Machine learning is a field of mathematics where computers use predefined sets of instructions to learn or find patterns in data. These predefined sets of instructions that instruct how a computer will solve a problem or accomplish a task are called algorithms.

There are many types of algorithms in machine learning that function differently depending on the problem that needs to be solved or the task that needs to be accomplished.

Once an algorithm is used to find patterns in data, it’s referred to as a model. Models consist of parameters and hyperparameters.

We shall be discussing the differences between parameters and hyperparameters in this shot.

Diagram showing the model training sequence

Parameters vs. hyperparameters

Parameters are internal to a model and are estimated from the data itself.

Once a model’s parameters are determined, the model can be used to make predictions on unseen data.

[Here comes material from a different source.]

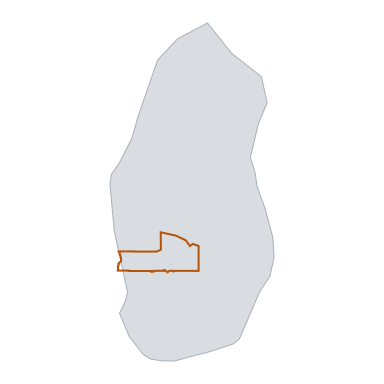 83, Ar Rayyān, Qatar (highlighted)
{"feature_id": "91078587B29732052080276", "entity_name": "83", "entity_type": "district", "adm_level": 2, "iso_a3": "QAT", "parent_name": "Qatar", "parent_adm1": "Ar Rayyān", "projection": "mercator", "projection_center": [50.853, 25.078], "detail": "fine", "context": "in_parent", "style": "outline", "palette": "amber", "viewbox_px": 384, "rotation_deg": 0, "n_neighbors": 0, "source": "geoboundaries", "source_scale": "gbopen_adm2", "svg_char_len": 1792}
<svg xmlns="http://www.w3.org/2000/svg" viewBox="0 0 384 384"><path d="M208.6,352.0L191.3,356.3L175.0,361.0L161.4,360.8L150.5,359.0L143.3,354.5L129.3,336.6L119.5,313.4L125.5,300.5L127.6,292.4L114.3,231.1L109.9,184.0L111.5,174.3L119.1,163.2L131.8,138.5L138.6,114.8L157.7,59.8L177.8,38.6L207.5,23.0L231.8,53.5L261.4,76.7L267.1,102.6L258.4,123.7L250.4,157.3L255.1,172.7L256.9,186.0L265.0,208.4L272.8,237.4L274.1,257.6L269.9,276.2L259.6,291.9L239.3,339.1L233.3,343.9L208.6,352.0Z" fill="#d9dde1" stroke="#a8b0b8" stroke-width="1"/><path d="M179.8,270.9L198.6,270.9L198.6,246.0L192.9,243.9L189.9,246.0L185.9,240.4L175.9,235.6L160.7,232.3L160.9,249.7L156.5,251.6L134.8,251.6L134.6,251.4L118.6,251.4L118.6,251.5L118.8,251.7L118.8,251.9L119.1,252.1L119.2,252.3L119.4,252.3L119.7,252.8L119.7,253.1L119.8,254.4L119.8,254.5L119.8,254.8L120.0,254.8L120.0,255.0L120.3,255.2L120.3,255.4L120.3,255.5L120.5,255.8L120.6,256.0L120.6,256.4L120.7,256.9L120.8,257.0L120.9,258.2L120.9,258.6L121.0,258.7L121.0,258.9L121.0,259.3L121.1,259.6L121.1,259.9L121.2,260.1L121.1,260.8L121.0,261.1L120.9,261.2L120.7,261.5L120.5,261.8L120.4,261.8L120.3,262.0L120.1,262.2L119.9,262.2L119.9,262.3L119.7,262.4L119.6,262.5L119.4,262.8L119.1,263.0L118.9,263.2L118.9,263.3L118.8,263.5L118.8,263.8L118.7,263.8L118.8,264.0L118.8,264.4L118.7,264.4L118.6,264.7L118.5,265.0L118.4,265.1L118.2,265.4L118.3,265.4L118.3,265.5L118.2,265.7L118.2,266.1L118.1,266.4L118.1,266.5L118.1,267.1L118.0,267.3L117.9,267.6L117.9,268.2L117.9,268.3L118.1,268.6L118.0,269.5L118.0,269.8L117.9,269.9L117.9,270.1L117.8,270.6L128.6,270.6L128.6,271.0L151.0,271.0L151.0,271.7L153.5,271.7L153.5,270.8L163.8,270.8L163.8,270.2L165.1,270.2L167.7,272.3L169.4,270.8L172.7,270.8L173.4,271.5L174.1,270.9L179.8,270.9Z" fill="none" stroke="#b45309" stroke-width="2"/></svg>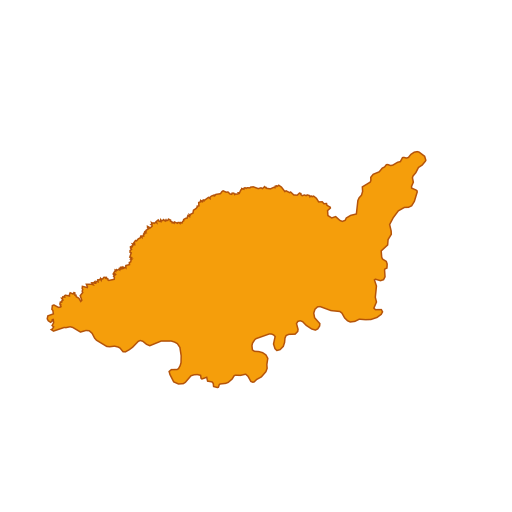 the district of La Victoria (Pacoa), Amazonas, Colombia, rotated 126°
{"feature_id": "7082276B65279517003270", "entity_name": "La Victoria (Pacoa)", "entity_type": "district", "adm_level": 2, "iso_a3": "COL", "parent_name": "Colombia", "parent_adm1": "Amazonas", "projection": "orthographic", "projection_center": [-71.093, -0.129], "detail": "fine", "context": "isolated", "style": "filled", "palette": "amber", "viewbox_px": 512, "rotation_deg": 126, "n_neighbors": 0, "source": "geoboundaries", "source_scale": "gbopen_adm2", "svg_char_len": 6154}
<svg xmlns="http://www.w3.org/2000/svg" viewBox="0 0 512 512"><g transform="rotate(126 256 256)"><path d="M435.9,378.4L435.8,375.7L426.6,369.2L425.7,367.7L422.5,364.8L421.5,362.2L420.7,353.3L416.2,349.8L414.5,347.0L414.9,343.1L417.3,338.3L417.9,335.6L416.9,323.6L415.4,321.0L412.1,317.5L410.7,314.1L410.4,311.9L411.6,307.3L410.3,305.3L406.4,303.5L402.3,302.2L394.3,301.1L392.4,300.0L391.5,297.4L391.8,292.7L391.0,289.2L380.5,282.7L374.6,274.6L373.5,271.3L373.1,268.1L374.7,263.8L380.7,257.9L386.3,254.0L389.3,252.9L392.7,252.5L394.2,253.1L397.7,257.7L400.5,258.4L402.5,255.9L406.2,248.6L405.1,243.5L402.0,239.8L399.7,238.9L391.1,238.2L388.5,236.3L386.4,233.8L385.1,230.7L387.2,228.6L387.3,227.5L383.1,224.6L385.7,221.6L383.7,217.6L384.2,215.7L386.5,213.6L385.1,209.9L384.2,209.3L381.8,210.1L380.6,209.8L376.9,205.7L374.6,204.2L369.6,203.0L365.8,203.3L364.6,202.7L361.7,198.4L357.7,194.9L358.0,191.8L360.5,186.4L360.0,184.4L359.0,183.5L355.5,182.9L350.6,180.6L343.8,180.0L340.3,181.0L337.5,183.4L331.9,186.3L330.2,189.8L330.3,193.8L331.7,197.6L334.0,201.2L334.1,203.7L330.9,206.6L328.5,207.6L324.2,207.8L322.7,207.3L311.2,199.4L310.0,197.6L309.5,195.4L309.9,193.2L316.9,190.1L319.8,186.2L320.2,183.6L317.6,181.5L313.1,180.8L309.1,182.1L305.4,184.3L302.6,184.9L300.1,183.4L296.2,178.4L292.5,177.9L290.6,178.9L286.9,183.5L284.3,183.7L282.4,182.2L281.7,179.7L282.6,174.6L282.3,168.0L281.0,164.4L278.7,163.2L275.2,163.4L273.2,164.6L271.5,172.3L268.3,175.7L264.4,177.0L260.9,176.3L259.2,174.3L256.1,163.3L251.6,155.5L251.7,152.9L254.0,147.9L254.6,143.9L254.0,141.0L250.8,137.6L246.4,135.3L243.1,129.9L239.8,125.7L234.6,122.0L229.6,120.4L226.8,120.8L225.7,123.1L229.2,127.8L228.9,130.0L222.4,131.5L219.3,135.2L209.5,140.9L205.7,146.2L204.6,145.8L202.8,140.8L200.2,138.9L197.0,139.4L191.6,143.9L190.4,144.0L188.9,143.0L187.8,143.6L185.4,145.2L183.8,147.4L184.1,151.8L183.1,153.6L178.3,157.7L169.7,156.0L165.1,158.8L158.9,159.3L156.4,161.3L152.0,166.4L144.4,167.5L135.8,167.4L129.5,164.5L127.0,161.3L123.9,159.6L118.7,160.0L109.5,163.2L108.6,164.1L108.6,165.4L109.6,170.0L108.2,171.1L103.8,172.1L100.8,175.4L99.1,176.0L94.6,175.7L88.9,176.6L84.7,175.0L79.7,174.7L78.7,174.9L76.2,178.2L76.1,185.2L76.8,186.9L79.0,189.0L82.7,190.4L86.7,190.6L88.4,191.9L89.3,194.3L90.3,195.3L94.8,194.7L96.9,196.5L102.2,198.8L103.7,200.3L104.6,203.2L105.5,204.2L108.4,204.3L110.7,205.5L115.5,205.8L121.0,209.2L124.9,209.4L127.3,207.5L129.0,207.0L137.6,210.6L141.1,207.7L144.8,206.4L148.3,206.8L151.2,206.2L163.0,199.5L167.5,203.3L172.2,205.3L174.7,204.8L177.3,206.5L177.9,209.1L177.3,214.7L180.7,217.1L181.0,221.6L177.2,224.8L173.5,224.0L172.9,224.6L173.3,228.4L172.1,229.8L173.8,231.8L173.2,234.2L175.4,237.1L173.8,241.1L173.7,244.6L174.9,245.3L174.8,246.2L175.4,246.4L175.6,247.4L176.3,247.3L175.7,248.4L176.5,250.5L177.7,250.9L178.2,252.7L180.1,254.1L179.9,256.0L179.1,256.4L179.5,257.8L182.6,258.4L184.4,261.3L183.9,265.6L185.0,266.1L185.6,270.0L186.9,270.5L185.3,275.9L185.4,279.2L187.5,279.9L187.2,280.7L188.3,281.5L189.6,280.8L189.9,281.9L193.2,283.8L195.2,287.5L194.6,288.1L195.1,288.9L194.8,289.8L197.7,290.4L197.9,292.0L200.2,293.8L201.6,298.8L203.4,300.8L204.5,301.0L206.0,303.3L207.1,303.7L207.2,305.0L208.3,305.6L209.1,305.1L209.8,307.2L210.4,306.7L211.3,307.1L214.6,306.5L215.2,307.4L215.5,306.5L217.1,307.7L218.0,309.2L218.8,309.3L218.2,310.9L219.2,312.3L220.4,311.9L221.1,313.3L220.7,316.3L221.9,317.6L222.6,320.9L223.9,321.4L226.5,321.4L229.8,324.7L231.7,324.8L232.0,325.2L231.4,325.8L233.8,327.3L235.6,327.8L236.5,327.0L236.5,328.9L240.8,330.3L241.5,331.4L242.0,330.6L243.1,332.1L243.7,331.4L244.2,332.5L243.9,333.3L245.0,332.8L246.4,333.8L249.0,331.7L250.3,332.9L250.9,332.3L252.8,332.4L255.7,333.5L258.3,332.2L260.8,333.5L261.8,333.2L261.8,334.4L263.2,333.1L263.3,334.9L266.0,334.0L266.6,334.9L269.0,336.0L269.9,335.2L271.2,335.7L272.8,335.3L273.3,336.8L274.3,336.5L274.1,338.0L274.9,338.9L275.7,338.8L276.4,342.0L277.6,341.5L277.7,343.0L278.4,343.3L277.7,344.4L278.2,345.6L277.2,346.2L277.6,348.5L279.0,348.3L280.0,349.2L279.6,350.1L281.1,350.0L280.9,352.2L282.2,352.3L282.7,353.5L283.5,353.2L283.0,354.3L284.3,353.6L284.9,354.9L284.3,356.3L286.8,357.0L287.5,356.0L287.5,357.0L289.4,357.5L289.7,358.8L290.6,359.2L290.5,360.0L291.3,359.1L292.3,359.4L292.0,358.4L293.1,357.5L295.4,358.1L295.8,361.2L296.8,360.4L296.0,359.2L296.3,358.6L299.7,360.0L300.8,359.4L301.0,360.1L301.9,360.3L302.5,360.0L302.3,358.9L303.6,359.9L303.8,359.2L305.0,359.5L305.9,358.6L306.9,360.1L308.0,359.2L307.8,360.8L309.5,360.3L311.2,361.3L314.0,361.5L314.3,362.6L317.3,362.6L317.1,361.7L318.2,360.8L318.9,362.9L319.3,361.8L320.4,362.2L321.0,361.5L322.2,361.8L321.7,362.6L322.3,363.0L323.3,362.2L323.8,360.6L325.6,361.1L327.1,360.0L326.8,358.8L331.1,357.4L330.4,355.8L332.2,355.7L331.5,354.6L332.5,354.8L334.5,353.9L335.7,354.7L337.3,353.3L340.2,355.7L342.1,354.3L342.0,355.2L343.2,355.6L343.1,356.6L344.0,356.0L345.0,356.8L343.6,357.7L344.8,359.0L345.4,358.8L345.1,357.7L346.4,357.9L346.5,358.9L347.4,358.2L347.4,359.2L349.2,360.0L349.1,360.9L350.0,360.8L350.1,361.5L350.9,360.5L351.2,361.3L353.4,361.1L353.4,359.6L354.6,360.7L354.8,359.8L354.2,358.9L356.1,359.3L356.5,358.0L358.2,357.0L362.3,360.7L362.4,361.6L361.6,362.4L362.0,363.5L361.3,364.3L362.4,364.7L361.9,365.6L362.8,366.6L364.6,366.5L365.2,367.4L366.5,367.0L365.5,368.6L367.0,368.4L368.3,370.0L369.7,368.6L370.0,369.8L371.3,370.2L372.2,369.6L372.7,370.3L371.5,371.3L373.1,371.6L374.2,373.1L375.0,370.9L375.5,372.4L378.6,376.6L380.0,374.2L380.7,373.9L382.6,378.6L384.4,377.6L385.0,376.4L386.6,376.0L387.4,374.7L391.4,374.9L394.2,370.9L395.8,371.1L394.3,374.4L394.6,377.6L393.5,378.6L394.1,379.6L392.3,380.9L392.6,381.8L394.2,381.6L395.0,384.7L397.0,384.2L398.0,383.4L399.8,387.2L400.9,387.5L401.7,386.6L402.5,388.3L403.8,387.8L404.4,388.5L405.1,386.3L406.4,386.7L407.6,386.1L408.2,387.2L410.2,386.4L410.2,385.2L411.1,385.1L411.4,384.1L412.1,384.0L413.7,385.6L414.4,390.7L415.8,391.6L419.1,389.8L419.5,388.3L421.9,385.9L426.8,389.2L429.5,388.0L430.5,386.0L430.4,383.2L428.9,382.7L427.2,383.4L426.5,382.7L428.9,380.5L432.1,380.1L432.3,378.0L434.8,377.9L435.9,378.4Z" fill="#f59e0b" stroke="#b45309" stroke-width="1.5"/></g></svg>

For example, in a linear regression model, we have independent variables/features and one dependent variable called the target. This is illustrated in the equation below:

Y = a + bX

Here, Y is the target and X is the independent variable. In addition, b is the coefficient of X and a is the intercept or value of Y when X is zero.

The independent variable is used to predict the target feature.

In such a case, we use a linear regression algorithm to learn the underlying patterns in the data. Once we train the model, we derive coefficients from the independent features:

Y = 20 + 3X

The coefficient 3 and 20 in this model are the parameters. These parameters are then used to obtain predictions on data.

Hyperparameters, on the other hand, are external to the model. They can be configured or tuned manually to maximize a model’s performance. They come with defaults and are set before the modeling starts. This is done to optimize the model.

In the example above on the linear regression model, there are no definite hyperparameters to tune. However, variants of the linear regression algorithms, such as ridge regression and lasso regression, use regularization to obtain the best model’s parameters.

Another example of a hyperparameter would be k in the k-nearest neighbors (KNN) algorithm, where tuning helps obtain the optimal number of clusters, although the default value is 5.